# TTT92: Sheffield

School of Mathematics and Statistics, the University of Sheffield.

Supported by the London Mathematical Society.

## Date

17 July 2014

## Speakers

### John Greenlees (Sheffield)

Ausoni-Bokstedt duality for topological Hochchsild homology

Ausoni-Bokstedt duality for topological Hochchsild homology

Calculations of Ausoni, Bokstedt and others show very striking Gorenstein duality in the topological Hochschild homology of local rings if we take coefficients in the residue field of characteristic p. The purpose of this talk is to give a non-calculational duality statement covering these and many other examples.

This uses the machinery of Gorenstein duality for ring spectra (Dwyer-Greenlees-Iyengar). The only calculational input is Bokstedt's calculation of THH(k) for a field k of characteristic p. Gorenstein ascent is then applied to a cofibration of commutative ring spectra proved by Dundas.

Previous examples of Gorenstein duality ultimately stem (ie, via Morita theory and ascent) from Poincare duality for manifolds or Frobenius duality for group rings, so this does seem to be a new class of examples.

### Patrick Orson (Edinburgh)

Double L-theory and localisation

Double L-theory and localisation

I will give an introduction to the chain complex methods of symmetric algebraic L-theory; a way of algebraically modelling the symmetric properties of topological manifolds, such as Poincare duality, and manifold cobordism. I will describe how I have applied these techniques to the study of the 'doubly-slice' problem in high-dimensional knot theory, by defining an algebraic 'double-cobordism' relation.

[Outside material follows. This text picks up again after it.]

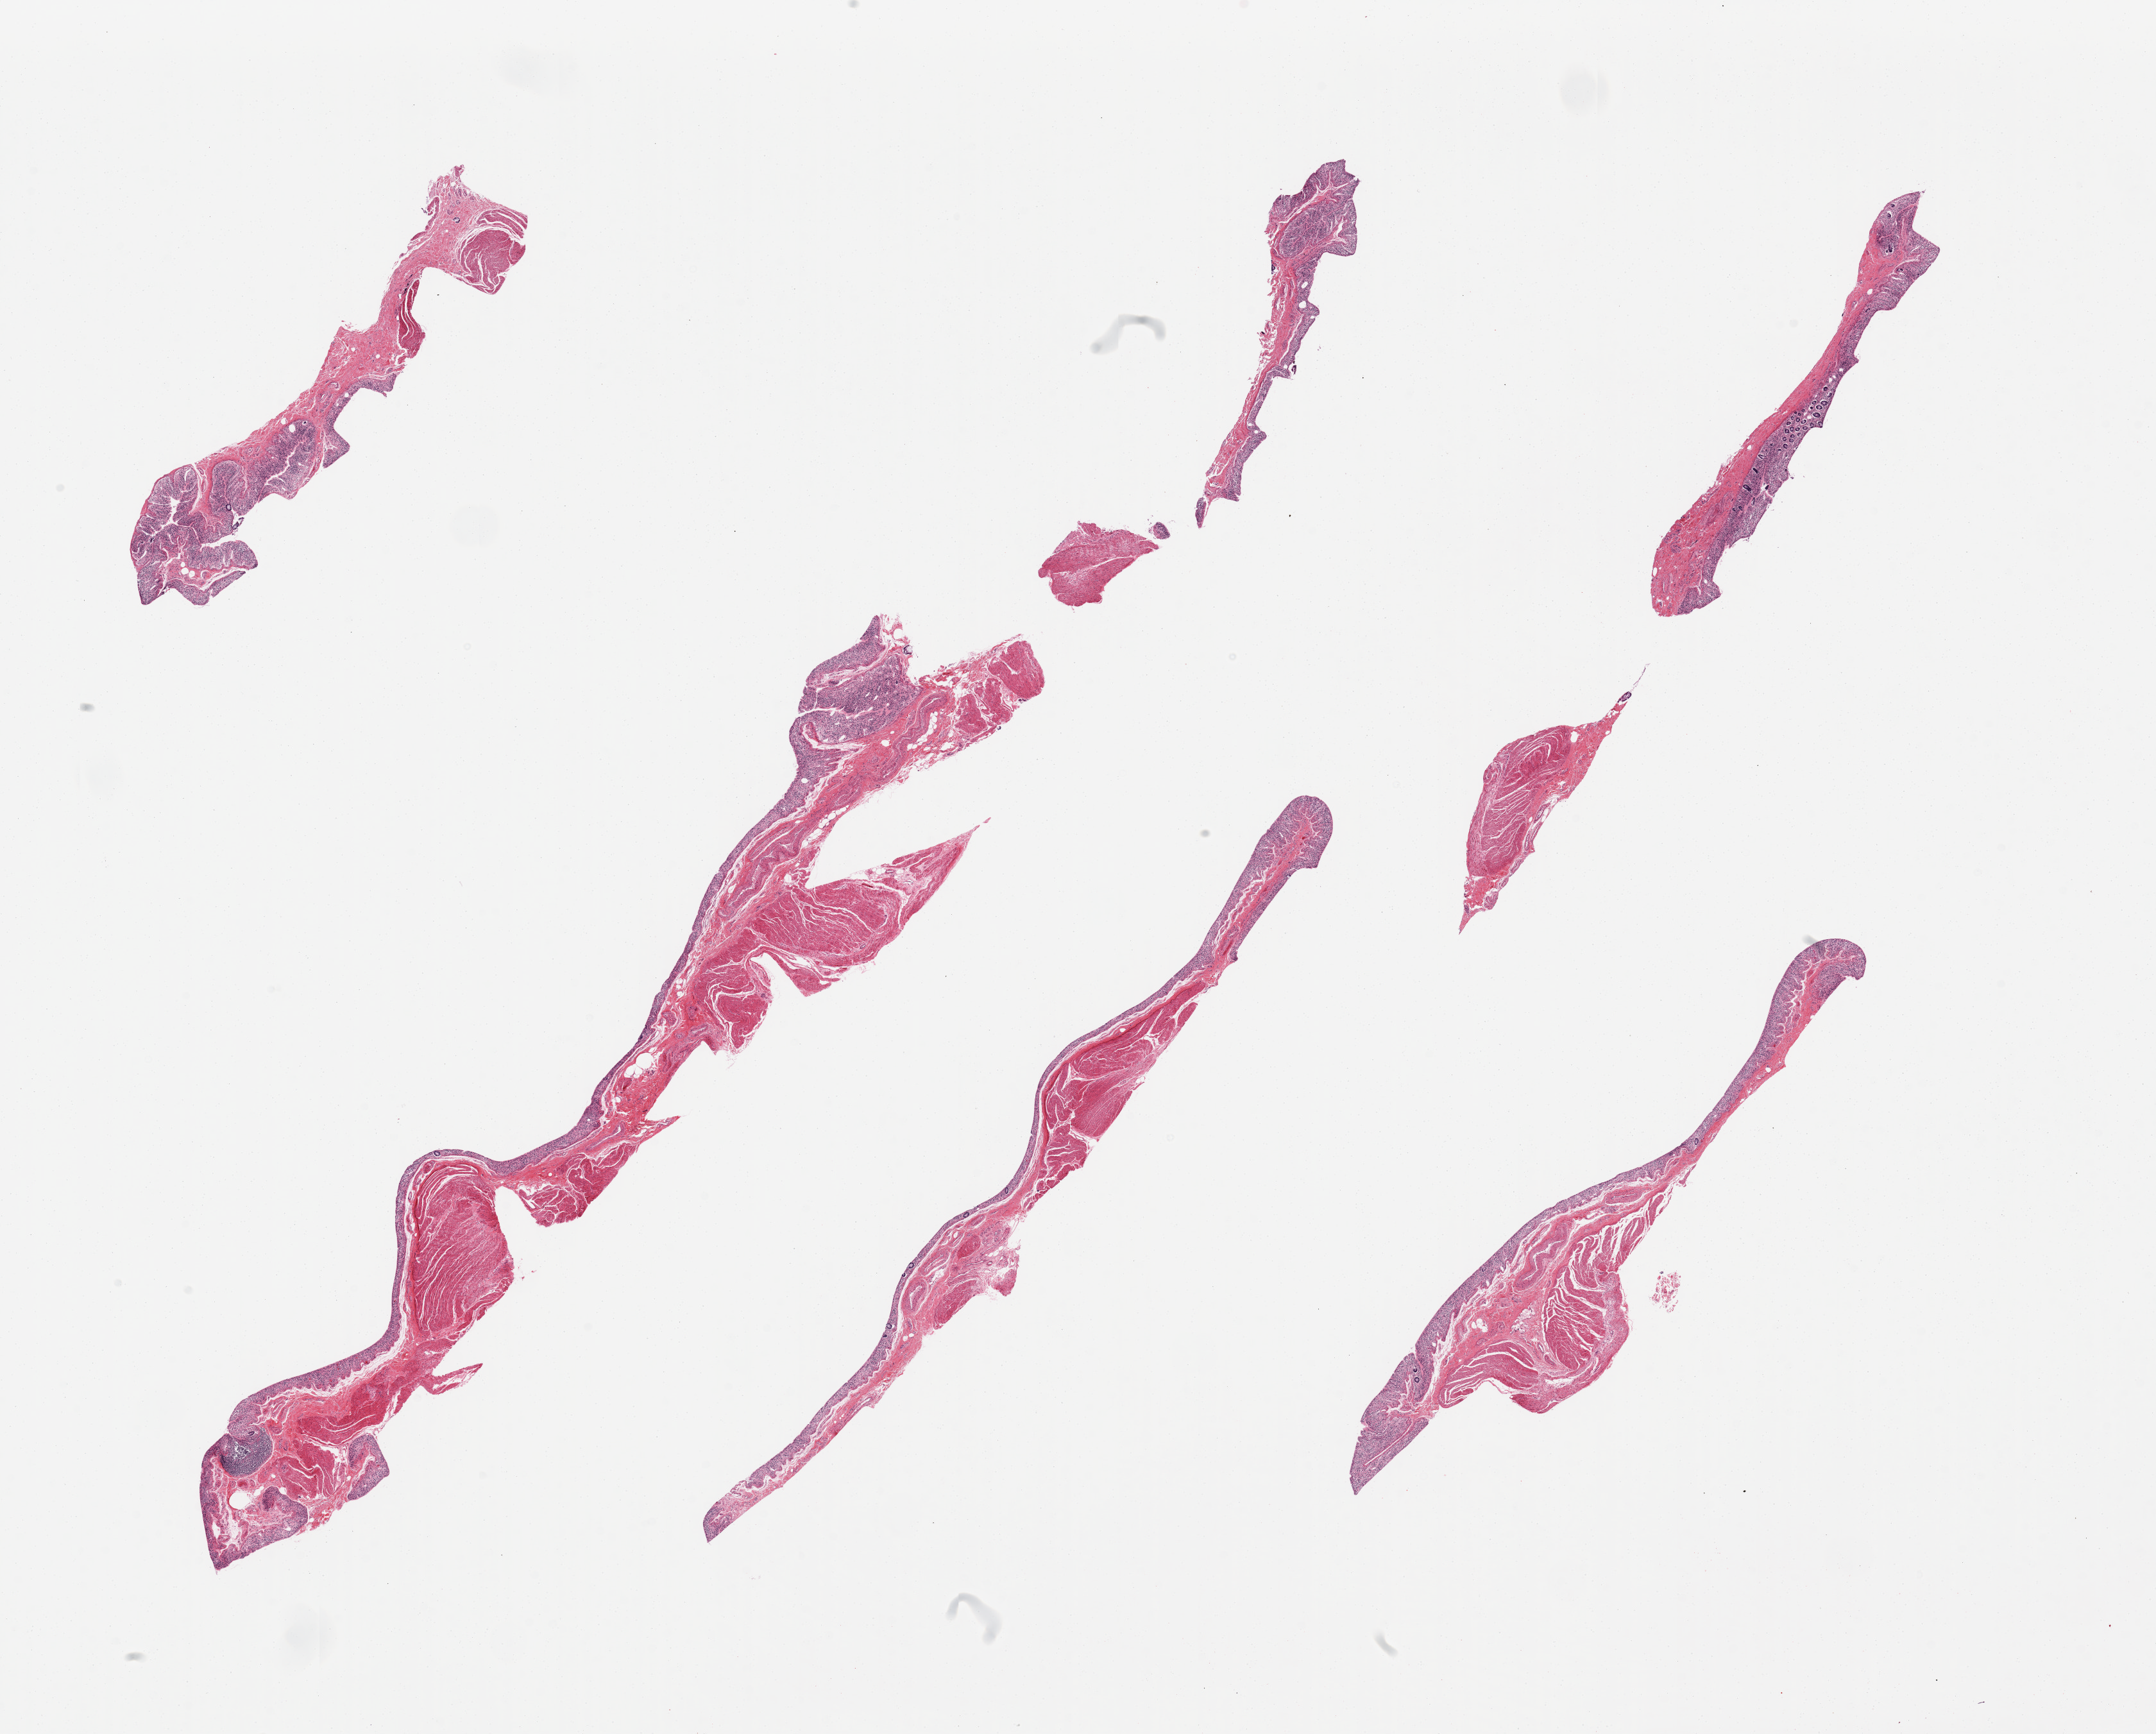
Digitized haematoxylin and eosin-stained section — a low-resolution overview of the entire scanned area, about 26.6 x 21.4 mm, PAXgene-fixed, paraffin-embedded tissue, section of transverse colon (target tissue), donor tissue sample. Donor sex: male.
• review note (as recorded): 8 pieces, muscularis and severely autolyzed mucosa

This new algebra admits a localisation exact sequence which I will describe and compare to the classical Witt group and L-group localisation exact sequences of Milnor-Husemoller and Vogel-Ranicki.

### Andy Baker (Glasgow)

Power operations in completed K-theory

Power operations in completed K-theory

I will describe the action of power operations on the p-completed K -theory cooperation algebra K^*(K). I'll also discuss some applications.